-- What you should do --
Please repeat every entry, keeping each one exactly the same.

====== Input data

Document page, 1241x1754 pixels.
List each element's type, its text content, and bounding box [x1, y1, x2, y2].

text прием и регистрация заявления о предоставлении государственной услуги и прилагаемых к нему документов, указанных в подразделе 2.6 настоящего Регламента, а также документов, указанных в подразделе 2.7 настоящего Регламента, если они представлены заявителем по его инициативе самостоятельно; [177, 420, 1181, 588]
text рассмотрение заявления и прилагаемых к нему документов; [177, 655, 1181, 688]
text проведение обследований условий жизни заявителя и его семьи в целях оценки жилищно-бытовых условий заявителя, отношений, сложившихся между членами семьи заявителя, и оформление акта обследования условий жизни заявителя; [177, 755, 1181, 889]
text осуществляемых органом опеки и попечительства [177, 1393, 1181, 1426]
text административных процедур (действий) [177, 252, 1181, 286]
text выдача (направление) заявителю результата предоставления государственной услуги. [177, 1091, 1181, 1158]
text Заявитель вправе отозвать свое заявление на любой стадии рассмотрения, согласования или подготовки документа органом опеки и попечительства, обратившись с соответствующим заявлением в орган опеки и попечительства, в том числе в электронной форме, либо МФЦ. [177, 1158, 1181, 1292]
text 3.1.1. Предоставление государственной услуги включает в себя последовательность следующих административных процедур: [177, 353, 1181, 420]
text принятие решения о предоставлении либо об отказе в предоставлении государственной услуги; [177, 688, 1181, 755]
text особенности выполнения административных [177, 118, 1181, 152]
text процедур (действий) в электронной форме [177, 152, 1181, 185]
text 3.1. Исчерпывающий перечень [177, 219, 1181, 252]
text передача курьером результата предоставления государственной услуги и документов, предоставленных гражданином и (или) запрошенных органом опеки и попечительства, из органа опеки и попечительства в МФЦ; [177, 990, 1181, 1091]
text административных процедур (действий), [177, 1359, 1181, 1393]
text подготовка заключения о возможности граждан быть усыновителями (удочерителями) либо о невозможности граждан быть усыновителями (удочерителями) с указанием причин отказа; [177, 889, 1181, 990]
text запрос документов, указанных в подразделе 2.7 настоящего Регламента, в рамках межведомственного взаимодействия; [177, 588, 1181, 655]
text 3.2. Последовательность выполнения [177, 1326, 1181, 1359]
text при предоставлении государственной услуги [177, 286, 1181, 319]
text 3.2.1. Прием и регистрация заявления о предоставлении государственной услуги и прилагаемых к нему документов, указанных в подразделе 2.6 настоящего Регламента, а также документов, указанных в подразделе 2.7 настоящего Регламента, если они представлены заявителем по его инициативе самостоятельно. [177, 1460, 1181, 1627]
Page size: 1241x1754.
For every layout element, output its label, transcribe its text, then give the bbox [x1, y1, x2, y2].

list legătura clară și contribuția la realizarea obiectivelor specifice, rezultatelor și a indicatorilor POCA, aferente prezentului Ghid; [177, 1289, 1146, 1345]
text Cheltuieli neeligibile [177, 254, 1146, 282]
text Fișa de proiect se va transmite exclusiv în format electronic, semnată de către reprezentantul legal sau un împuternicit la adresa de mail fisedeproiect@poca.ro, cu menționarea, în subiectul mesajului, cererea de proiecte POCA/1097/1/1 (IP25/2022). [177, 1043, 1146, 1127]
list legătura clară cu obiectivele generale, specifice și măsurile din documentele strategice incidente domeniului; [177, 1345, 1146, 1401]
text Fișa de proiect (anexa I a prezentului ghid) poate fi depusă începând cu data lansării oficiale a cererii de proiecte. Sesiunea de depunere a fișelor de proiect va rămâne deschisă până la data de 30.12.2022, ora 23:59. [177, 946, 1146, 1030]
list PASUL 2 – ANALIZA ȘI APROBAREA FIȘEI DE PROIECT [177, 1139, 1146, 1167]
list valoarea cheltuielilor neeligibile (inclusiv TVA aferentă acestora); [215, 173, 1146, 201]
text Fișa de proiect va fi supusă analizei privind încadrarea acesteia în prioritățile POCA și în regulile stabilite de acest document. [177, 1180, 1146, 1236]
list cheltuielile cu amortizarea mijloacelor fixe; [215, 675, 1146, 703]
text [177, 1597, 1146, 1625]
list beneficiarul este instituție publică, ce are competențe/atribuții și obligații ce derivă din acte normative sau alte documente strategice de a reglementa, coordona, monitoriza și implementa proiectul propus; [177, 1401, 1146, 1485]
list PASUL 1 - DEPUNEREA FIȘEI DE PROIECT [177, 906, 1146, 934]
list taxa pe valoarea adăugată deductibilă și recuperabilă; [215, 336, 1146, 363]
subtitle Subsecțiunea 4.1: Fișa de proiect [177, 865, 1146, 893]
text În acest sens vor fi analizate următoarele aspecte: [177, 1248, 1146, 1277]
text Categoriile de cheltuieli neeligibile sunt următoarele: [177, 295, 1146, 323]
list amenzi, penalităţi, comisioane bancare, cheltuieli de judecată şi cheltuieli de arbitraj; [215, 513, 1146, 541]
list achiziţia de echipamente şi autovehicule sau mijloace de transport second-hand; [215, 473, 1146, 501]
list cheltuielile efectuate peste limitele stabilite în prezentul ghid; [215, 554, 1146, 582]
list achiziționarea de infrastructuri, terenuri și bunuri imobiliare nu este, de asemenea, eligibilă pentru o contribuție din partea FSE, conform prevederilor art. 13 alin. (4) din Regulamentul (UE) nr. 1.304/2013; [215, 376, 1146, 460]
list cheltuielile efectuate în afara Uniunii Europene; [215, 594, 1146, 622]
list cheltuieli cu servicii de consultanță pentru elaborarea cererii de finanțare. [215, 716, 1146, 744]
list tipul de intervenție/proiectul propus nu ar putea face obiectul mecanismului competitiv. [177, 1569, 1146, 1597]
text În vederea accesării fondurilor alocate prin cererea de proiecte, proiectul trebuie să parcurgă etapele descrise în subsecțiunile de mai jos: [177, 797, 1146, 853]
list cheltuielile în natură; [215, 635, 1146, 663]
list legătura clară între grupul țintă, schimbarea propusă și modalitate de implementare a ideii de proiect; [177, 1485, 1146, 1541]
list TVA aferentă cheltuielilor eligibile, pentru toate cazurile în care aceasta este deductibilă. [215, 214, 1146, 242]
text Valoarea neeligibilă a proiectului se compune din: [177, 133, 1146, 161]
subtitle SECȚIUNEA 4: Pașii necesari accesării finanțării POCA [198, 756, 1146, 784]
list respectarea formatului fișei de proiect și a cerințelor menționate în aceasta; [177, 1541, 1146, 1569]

============

-- Response to the task --
Document page, 1241x1754 pixels.
List each element's type, its text content, and bounding box [x1, y1, x2, y2].

text прием и регистрация заявления о предоставлении государственной услуги и прилагаемых к нему документов, указанных в подразделе 2.6 настоящего Регламента, а также документов, указанных в подразделе 2.7 настоящего Регламента, если они представлены заявителем по его инициативе самостоятельно; [177, 420, 1181, 588]
text рассмотрение заявления и прилагаемых к нему документов; [177, 655, 1181, 688]
text проведение обследований условий жизни заявителя и его семьи в целях оценки жилищно-бытовых условий заявителя, отношений, сложившихся между членами семьи заявителя, и оформление акта обследования условий жизни заявителя; [177, 755, 1181, 889]
text осуществляемых органом опеки и попечительства [177, 1393, 1181, 1426]
text административных процедур (действий) [177, 252, 1181, 286]
text выдача (направление) заявителю результата предоставления государственной услуги. [177, 1091, 1181, 1158]
text Заявитель вправе отозвать свое заявление на любой стадии рассмотрения, согласования или подготовки документа органом опеки и попечительства, обратившись с соответствующим заявлением в орган опеки и попечительства, в том числе в электронной форме, либо МФЦ. [177, 1158, 1181, 1292]
text 3.1.1. Предоставление государственной услуги включает в себя последовательность следующих административных процедур: [177, 353, 1181, 420]
text принятие решения о предоставлении либо об отказе в предоставлении государственной услуги; [177, 688, 1181, 755]
text особенности выполнения административных [177, 118, 1181, 152]
text процедур (действий) в электронной форме [177, 152, 1181, 185]
text 3.1. Исчерпывающий перечень [177, 219, 1181, 252]
text передача курьером результата предоставления государственной услуги и документов, предоставленных гражданином и (или) запрошенных органом опеки и попечительства, из органа опеки и попечительства в МФЦ; [177, 990, 1181, 1091]
text административных процедур (действий), [177, 1359, 1181, 1393]
text подготовка заключения о возможности граждан быть усыновителями (удочерителями) либо о невозможности граждан быть усыновителями (удочерителями) с указанием причин отказа; [177, 889, 1181, 990]
text запрос документов, указанных в подразделе 2.7 настоящего Регламента, в рамках межведомственного взаимодействия; [177, 588, 1181, 655]
text 3.2. Последовательность выполнения [177, 1326, 1181, 1359]
text при предоставлении государственной услуги [177, 286, 1181, 319]
text 3.2.1. Прием и регистрация заявления о предоставлении государственной услуги и прилагаемых к нему документов, указанных в подразделе 2.6 настоящего Регламента, а также документов, указанных в подразделе 2.7 настоящего Регламента, если они представлены заявителем по его инициативе самостоятельно. [177, 1460, 1181, 1627]
Page size: 1241x1754.
For every layout element, output its label, transcribe its text, then give the bbox [x1, y1, x2, y2].

list legătura clară și contribuția la realizarea obiectivelor specifice, rezultatelor și a indicatorilor POCA, aferente prezentului Ghid; [177, 1289, 1146, 1345]
text Cheltuieli neeligibile [177, 254, 1146, 282]
text Fișa de proiect se va transmite exclusiv în format electronic, semnată de către reprezentantul legal sau un împuternicit la adresa de mail fisedeproiect@poca.ro, cu menționarea, în subiectul mesajului, cererea de proiecte POCA/1097/1/1 (IP25/2022). [177, 1043, 1146, 1127]
list legătura clară cu obiectivele generale, specifice și măsurile din documentele strategice incidente domeniului; [177, 1345, 1146, 1401]
text Fișa de proiect (anexa I a prezentului ghid) poate fi depusă începând cu data lansării oficiale a cererii de proiecte. Sesiunea de depunere a fișelor de proiect va rămâne deschisă până la data de 30.12.2022, ora 23:59. [177, 946, 1146, 1030]
list PASUL 2 – ANALIZA ȘI APROBAREA FIȘEI DE PROIECT [177, 1139, 1146, 1167]
list valoarea cheltuielilor neeligibile (inclusiv TVA aferentă acestora); [215, 173, 1146, 201]
text Fișa de proiect va fi supusă analizei privind încadrarea acesteia în prioritățile POCA și în regulile stabilite de acest document. [177, 1180, 1146, 1236]
list cheltuielile cu amortizarea mijloacelor fixe; [215, 675, 1146, 703]
text [177, 1597, 1146, 1625]
list beneficiarul este instituție publică, ce are competențe/atribuții și obligații ce derivă din acte normative sau alte documente strategice de a reglementa, coordona, monitoriza și implementa proiectul propus; [177, 1401, 1146, 1485]
list PASUL 1 - DEPUNEREA FIȘEI DE PROIECT [177, 906, 1146, 934]
list taxa pe valoarea adăugată deductibilă și recuperabilă; [215, 336, 1146, 363]
subtitle Subsecțiunea 4.1: Fișa de proiect [177, 865, 1146, 893]
text În acest sens vor fi analizate următoarele aspecte: [177, 1248, 1146, 1277]
text Categoriile de cheltuieli neeligibile sunt următoarele: [177, 295, 1146, 323]
list amenzi, penalităţi, comisioane bancare, cheltuieli de judecată şi cheltuieli de arbitraj; [215, 513, 1146, 541]
list achiziţia de echipamente şi autovehicule sau mijloace de transport second-hand; [215, 473, 1146, 501]
list cheltuielile efectuate peste limitele stabilite în prezentul ghid; [215, 554, 1146, 582]
list achiziționarea de infrastructuri, terenuri și bunuri imobiliare nu este, de asemenea, eligibilă pentru o contribuție din partea FSE, conform prevederilor art. 13 alin. (4) din Regulamentul (UE) nr. 1.304/2013; [215, 376, 1146, 460]
list cheltuielile efectuate în afara Uniunii Europene; [215, 594, 1146, 622]
list cheltuieli cu servicii de consultanță pentru elaborarea cererii de finanțare. [215, 716, 1146, 744]
list tipul de intervenție/proiectul propus nu ar putea face obiectul mecanismului competitiv. [177, 1569, 1146, 1597]
text În vederea accesării fondurilor alocate prin cererea de proiecte, proiectul trebuie să parcurgă etapele descrise în subsecțiunile de mai jos: [177, 797, 1146, 853]
list cheltuielile în natură; [215, 635, 1146, 663]
list legătura clară între grupul țintă, schimbarea propusă și modalitate de implementare a ideii de proiect; [177, 1485, 1146, 1541]
list TVA aferentă cheltuielilor eligibile, pentru toate cazurile în care aceasta este deductibilă. [215, 214, 1146, 242]
text Valoarea neeligibilă a proiectului se compune din: [177, 133, 1146, 161]
subtitle SECȚIUNEA 4: Pașii necesari accesării finanțării POCA [198, 756, 1146, 784]
list respectarea formatului fișei de proiect și a cerințelor menționate în aceasta; [177, 1541, 1146, 1569]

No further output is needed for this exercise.